Anco Marzio combattè due battaglie contro i Veienti, a distanza di due anni, vincendole entrambe ed assicurando definitivamente a Roma il possesso delle saline, tuttavia il nemico era battuto ma non debellato e dovranno trascorrere più di due secoli di continua ostilità e di periodici conflitti prima che Furio Camillo conquisti e distrugga l'antica città etrusca.
L'ultima guerra di Anco Marzio fu combattuta contro i Volsci di Velitre e si concluse rapidamente con un trattato di pace.
In quegli anni era giunto a Roma un uomo di Tarquinia, figlio di un esule greco, ed era diventato un porsonaggio di rilievo alla corte di Anco Marzio. Livio lo chiama Lucumone (che in effetti era parola etrusca che significava re) e spiega che, una volta stabilitosi fra i Romani volle assumere il nome latino di Lucio Tarquinio.

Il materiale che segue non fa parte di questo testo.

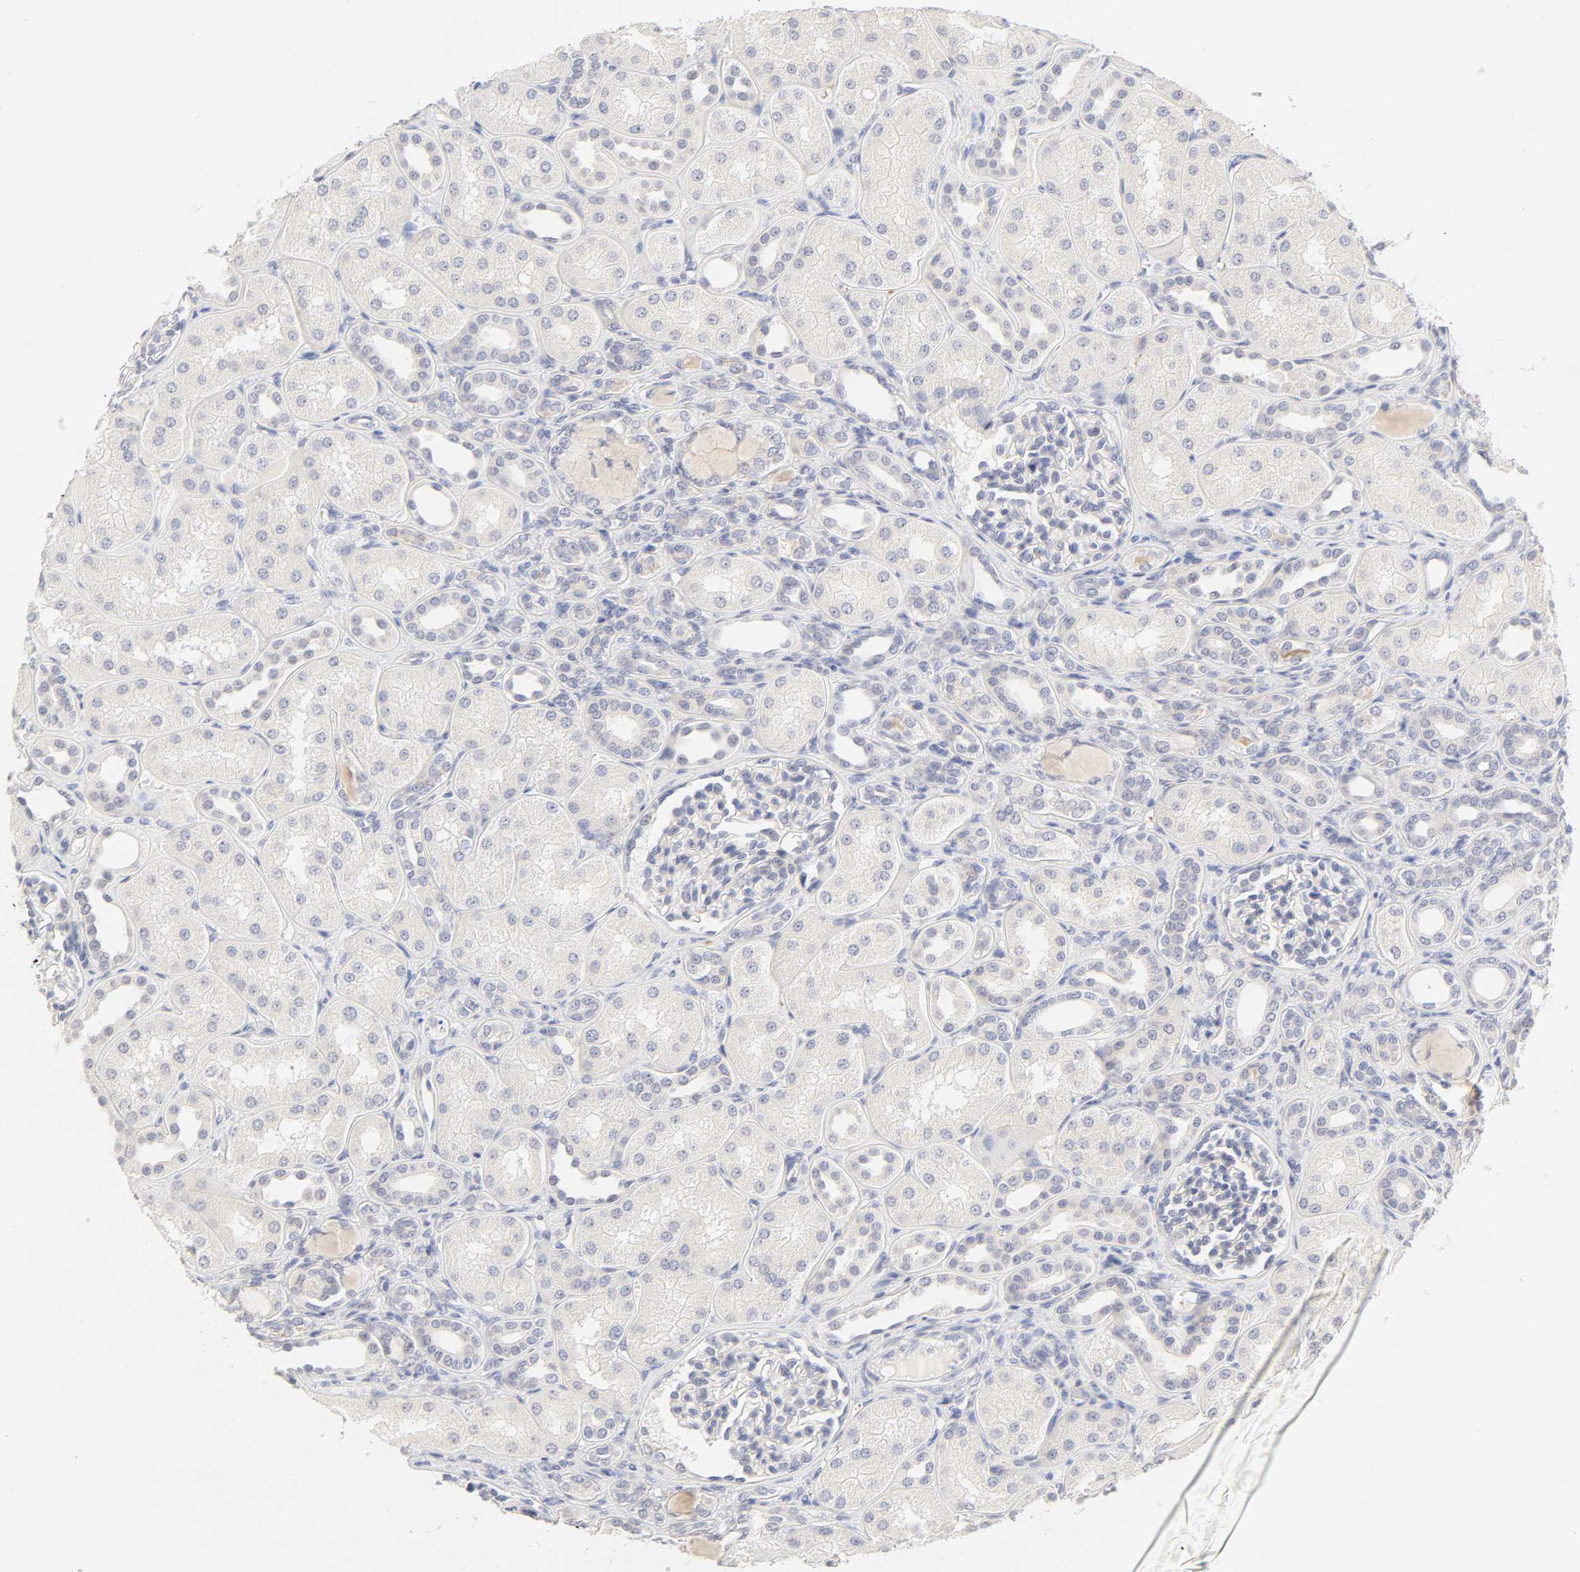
{"staining": {"intensity": "negative", "quantity": "none", "location": "none"}, "tissue": "kidney", "cell_type": "Cells in glomeruli", "image_type": "normal", "snomed": [{"axis": "morphology", "description": "Normal tissue, NOS"}, {"axis": "topography", "description": "Kidney"}], "caption": "Micrograph shows no protein expression in cells in glomeruli of benign kidney.", "gene": "CYP4B1", "patient": {"sex": "male", "age": 7}}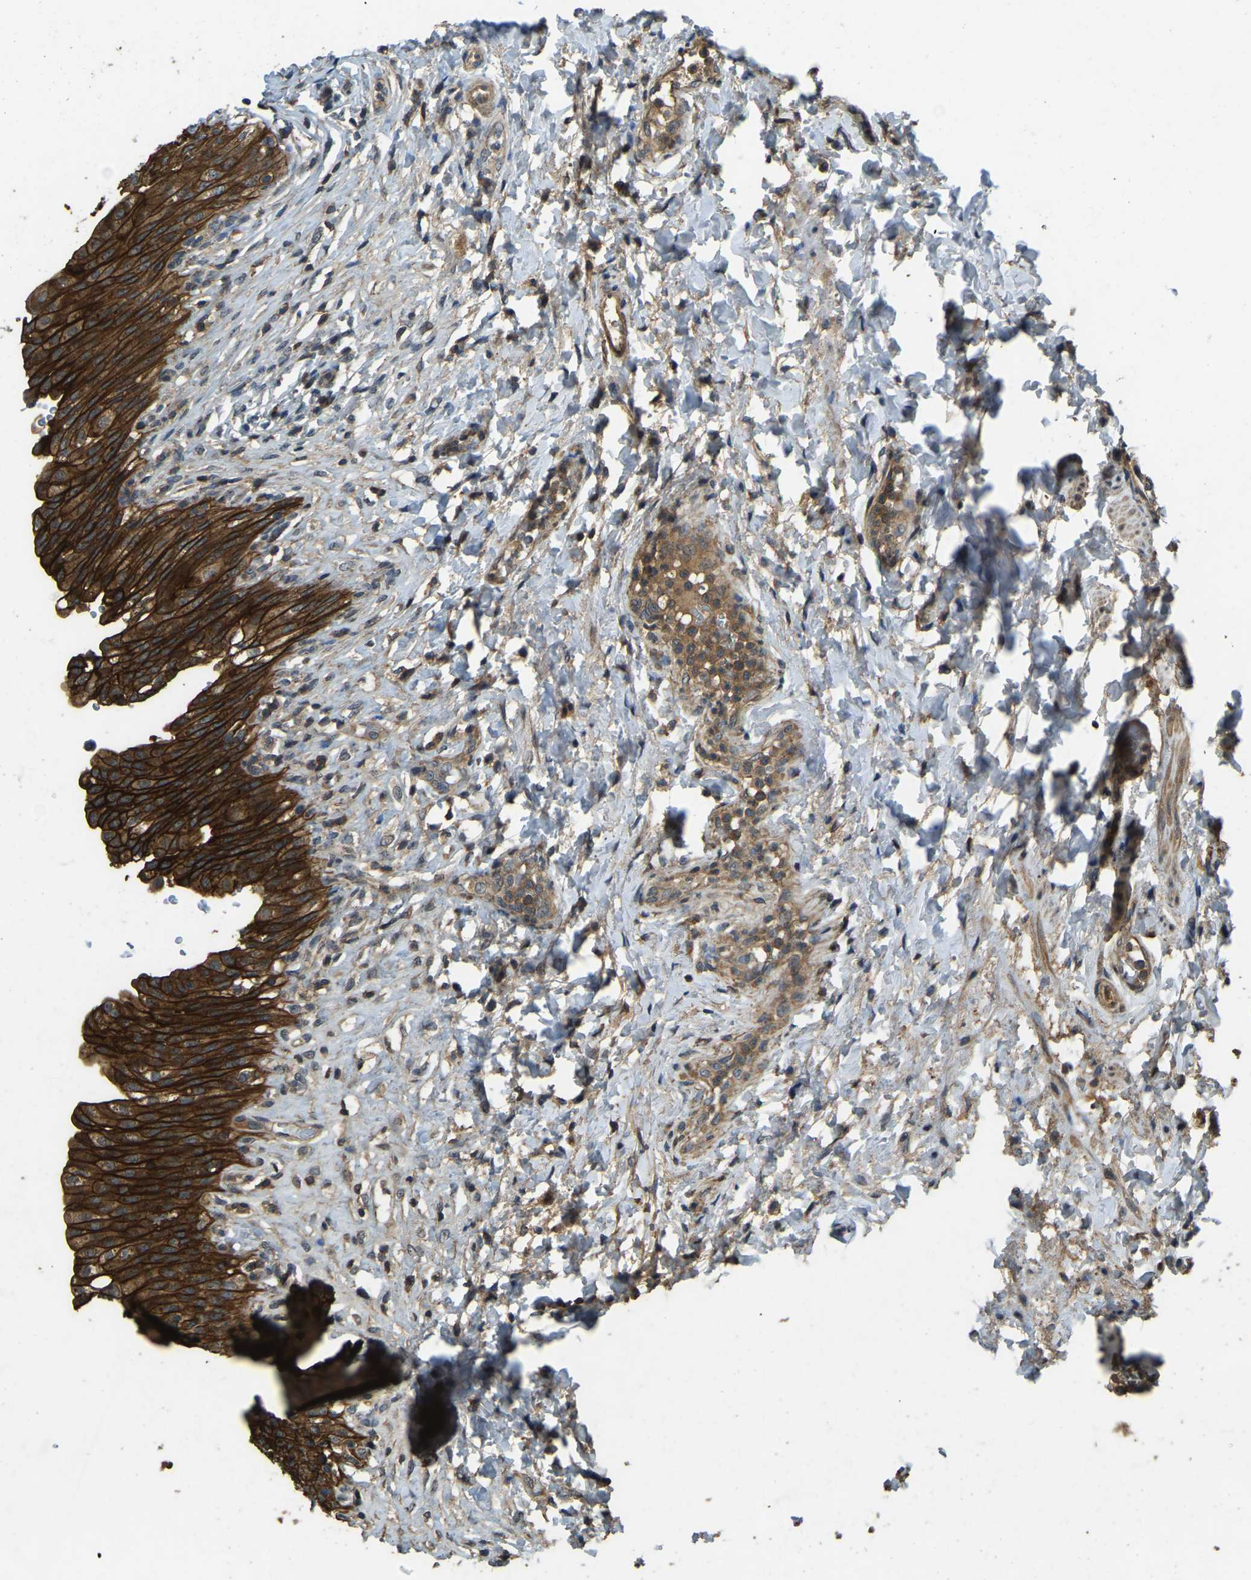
{"staining": {"intensity": "strong", "quantity": ">75%", "location": "cytoplasmic/membranous"}, "tissue": "urinary bladder", "cell_type": "Urothelial cells", "image_type": "normal", "snomed": [{"axis": "morphology", "description": "Urothelial carcinoma, High grade"}, {"axis": "topography", "description": "Urinary bladder"}], "caption": "Immunohistochemical staining of normal urinary bladder reveals high levels of strong cytoplasmic/membranous staining in about >75% of urothelial cells.", "gene": "ATP8B1", "patient": {"sex": "male", "age": 46}}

Le influenze etrusche nella vita di Roma nel settimo secolo sono documentate dai reperti archeologici e dalle analogie dell'alfabeto latino con quello usato nelle iscrizioni etrusche, ma quell'antica e per molti versi ancora misteriosa gente che abitava la Toscana e l'Alto Lazio era a sua volta sensibile a molti elementi culturali greci. Tutto questo spiega forse, come si è già visto, elementi del racconto quali la presenza di Tarquinio presso Anco Marzio e la sua origine corinzia.
Quando Anco Marzio morì dopo ventiquattro anni di regno (intorno al 614 a.C.) gli interreges elessero re Lucio Tarquinio. Con la morte di Anco Marzio, che lasciava due figli che più tardi cercarono di prendere il potere, si chiudeva l'epoca della monarchia di origine sabina e si apriva quella della dinastia etrusca. Questo transito descritto dalla tradizione adombra forse un periodo di sottomissione di Roma agli Etruschi la cui memoria era troppo negativa ed umiliante per essere tramandata dagli antiquari latini.
Certo è che cambiamento ci fu, e fu importante perché si concludeva il periodo dei "re agrari" e Roma, aprendosi alla cultura etrusca ed ai suoi forti influssi ellenizzanti si apriva al commercio, alla navigazione, a una più ampia concezione del mondo. Di quel mondo che era destinata a dominare.